Records provided:

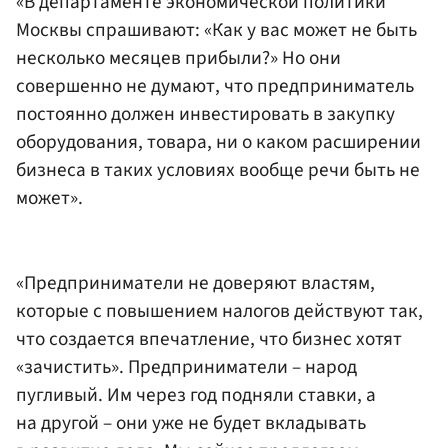
«В департаменте экономической политики
Москвы спрашивают: «Как у вас может не быть
несколько месяцев прибыли?» Но они
совершенно не думают, что предприниматель
постоянно должен инвестировать в закупку
оборудования, товара, ни о каком расширении
бизнеса в таких условиях вообще речи быть не
может».
«Предприниматели не доверяют властям,
которые с повышением налогов действуют так,
что создается впечатление, что бизнес хотят
«зачистить». Предприниматели – народ
пугливый. Им через год подняли ставки, а
на другой – они уже не будет вкладывать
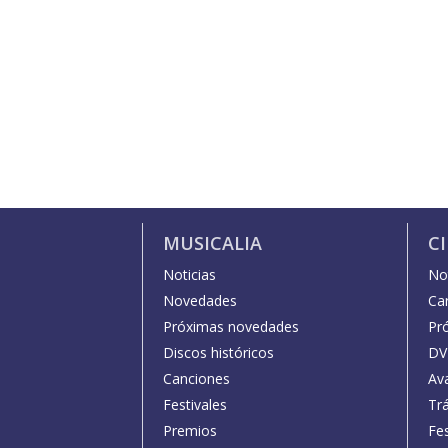
MUSICALIA
C
Noticias
Not
Novedades
Car
Próximas novedades
Pr
Discos históricos
DV
Canciones
Av
Festivales
Trá
Premios
Fe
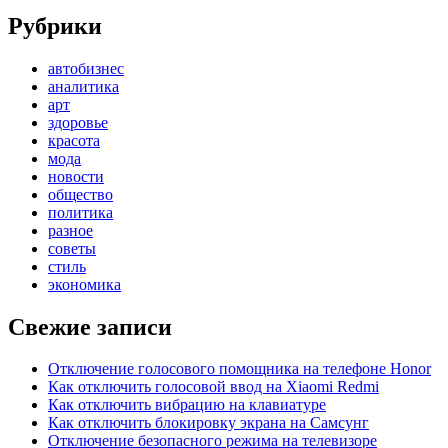
Рубрики
автобизнес
аналитика
арт
здоровье
красота
мода
новости
общество
политика
разное
советы
стиль
экономика
Свежие записи
Отключение голосового помощника на телефоне Honor
Как отключить голосовой ввод на Xiaomi Redmi
Как отключить вибрацию на клавиатуре
Как отключить блокировку экрана на Самсунг
Отключение безопасного режима на телевизоре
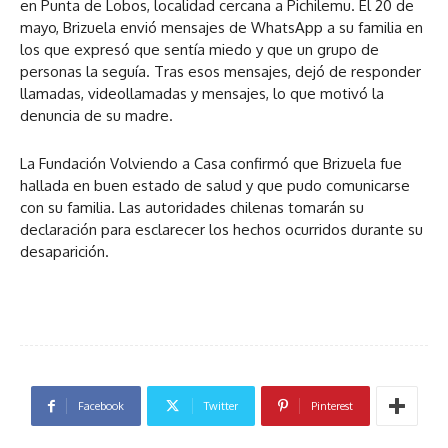
en Punta de Lobos, localidad cercana a Pichilemu. El 20 de
mayo, Brizuela envió mensajes de WhatsApp a su familia en
los que expresó que sentía miedo y que un grupo de
personas la seguía. Tras esos mensajes, dejó de responder
llamadas, videollamadas y mensajes, lo que motivó la
denuncia de su madre.
La Fundación Volviendo a Casa confirmó que Brizuela fue
hallada en buen estado de salud y que pudo comunicarse
con su familia. Las autoridades chilenas tomarán su
declaración para esclarecer los hechos ocurridos durante su
desaparición.
Facebook
Twitter
Pinterest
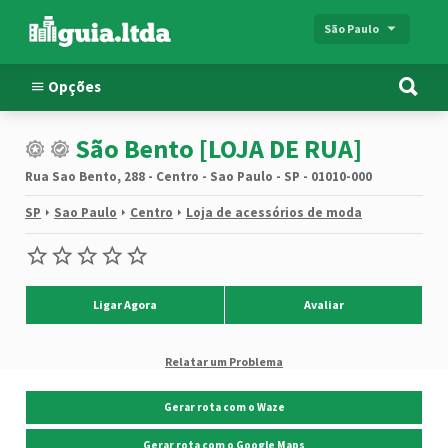
São Paulo
Opções
São Bento [LOJA DE RUA]
Rua Sao Bento, 288 - Centro - Sao Paulo - SP - 01010-000
SP
Sao Paulo
Centro
Loja de acessórios de moda
Ligar Agora
Avaliar
Relatar um Problema
Gerar rota com o Waze
Gerar rota com o Google Maps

Work to be completed: Write out the records above exactly as they stand, leaving out every picture.

Exercise output:
«В департаменте экономической политики
Москвы спрашивают: «Как у вас может не быть
несколько месяцев прибыли?» Но они
совершенно не думают, что предприниматель
постоянно должен инвестировать в закупку
оборудования, товара, ни о каком расширении
бизнеса в таких условиях вообще речи быть не
может».
«Предприниматели не доверяют властям,
которые с повышением налогов действуют так,
что создается впечатление, что бизнес хотят
«зачистить». Предприниматели – народ
пугливый. Им через год подняли ставки, а
на другой – они уже не будет вкладывать
MUSICALIA
C
Noticias
Not
Novedades
Car
Próximas novedades
Pr
Discos históricos
DV
Canciones
Av
Festivales
Trá
Premios
Fe
Рубрики
автобизнес
аналитика
арт
здоровье
красота
мода
новости
общество
политика
разное
советы
стиль
экономика
Свежие записи
Отключение голосового помощника на телефоне Honor
Как отключить голосовой ввод на Xiaomi Redmi
Как отключить вибрацию на клавиатуре
Как отключить блокировку экрана на Самсунг
Отключение безопасного режима на телевизоре
en Punta de Lobos, localidad cercana a Pichilemu. El 20 de
mayo, Brizuela envió mensajes de WhatsApp a su familia en
los que expresó que sentía miedo y que un grupo de
personas la seguía. Tras esos mensajes, dejó de responder
llamadas, videollamadas y mensajes, lo que motivó la
denuncia de su madre.
La Fundación Volviendo a Casa confirmó que Brizuela fue
hallada en buen estado de salud y que pudo comunicarse
con su familia. Las autoridades chilenas tomarán su
declaración para esclarecer los hechos ocurridos durante su
desaparición.
Facebook
Twitter
Pinterest
São Paulo
Opções
São Bento [LOJA DE RUA]
Rua Sao Bento, 288 - Centro - Sao Paulo - SP - 01010-000
SP
Sao Paulo
Centro
Loja de acessórios de moda
Ligar Agora
Avaliar
Relatar um Problema
Gerar rota com o Waze
Gerar rota com o Google Maps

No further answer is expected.